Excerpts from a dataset
++++++++++++++++++++

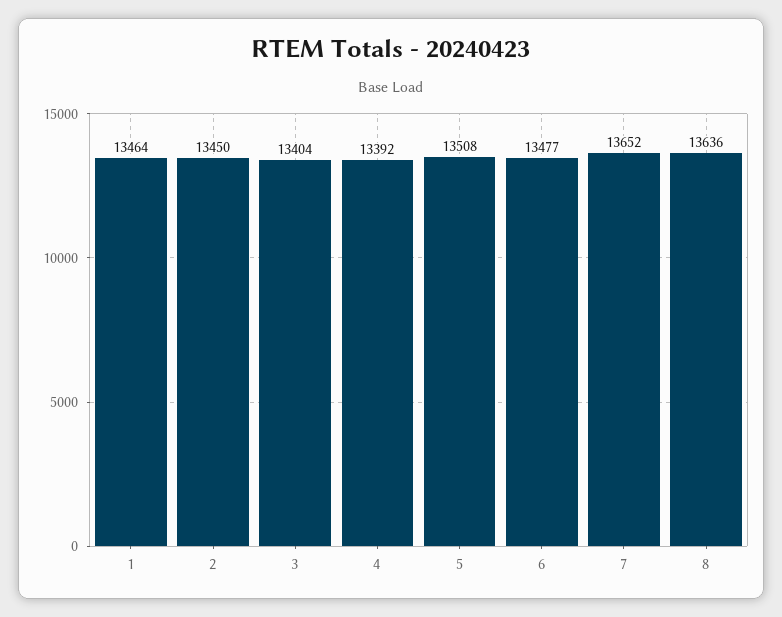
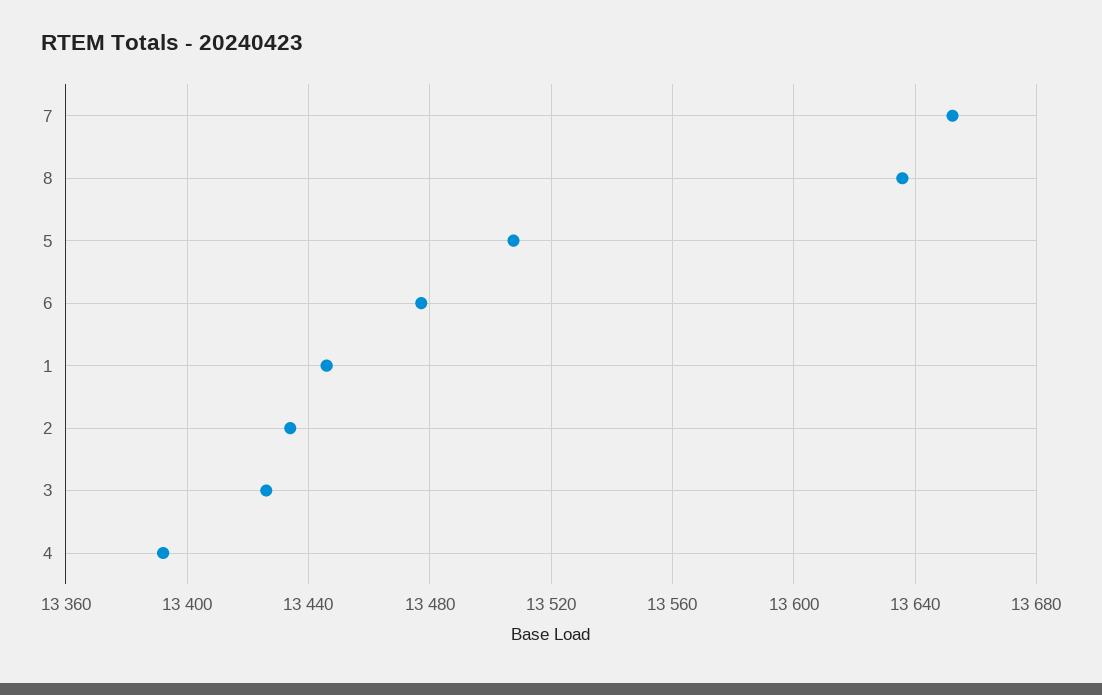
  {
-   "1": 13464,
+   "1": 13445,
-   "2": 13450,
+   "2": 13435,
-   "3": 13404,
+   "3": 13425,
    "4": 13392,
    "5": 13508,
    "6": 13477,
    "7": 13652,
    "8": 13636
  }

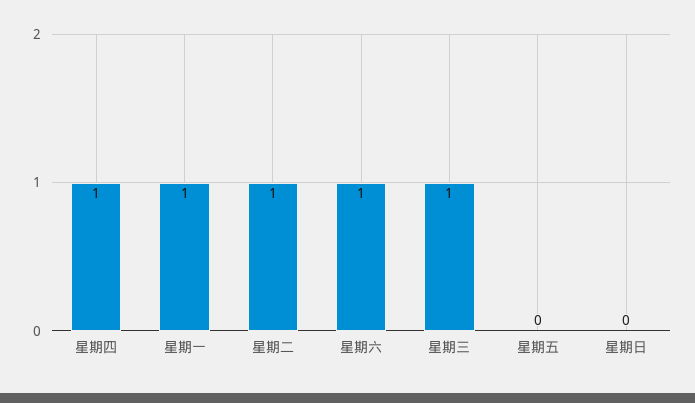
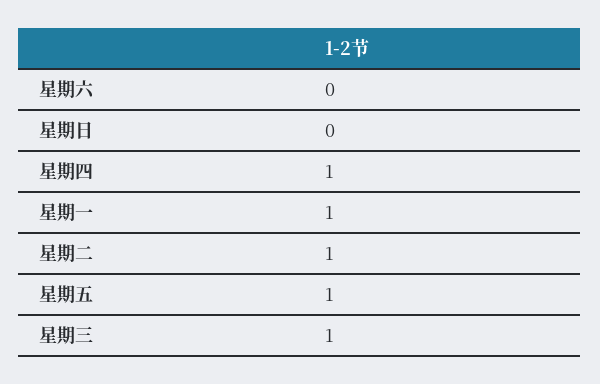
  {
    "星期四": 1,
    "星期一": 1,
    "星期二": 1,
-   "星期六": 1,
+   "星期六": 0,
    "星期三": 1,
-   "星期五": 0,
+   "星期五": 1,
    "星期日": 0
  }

++++++++++++++++++++

» **Written task**:
Skip every picture and transcribe the data above exactly.

» **Result below**:
  {
-   "1": 13464,
+   "1": 13445,
-   "2": 13450,
+   "2": 13435,
-   "3": 13404,
+   "3": 13425,
    "4": 13392,
    "5": 13508,
    "6": 13477,
    "7": 13652,
    "8": 13636
  }

  {
    "星期四": 1,
    "星期一": 1,
    "星期二": 1,
-   "星期六": 1,
+   "星期六": 0,
    "星期三": 1,
-   "星期五": 0,
+   "星期五": 1,
    "星期日": 0
  }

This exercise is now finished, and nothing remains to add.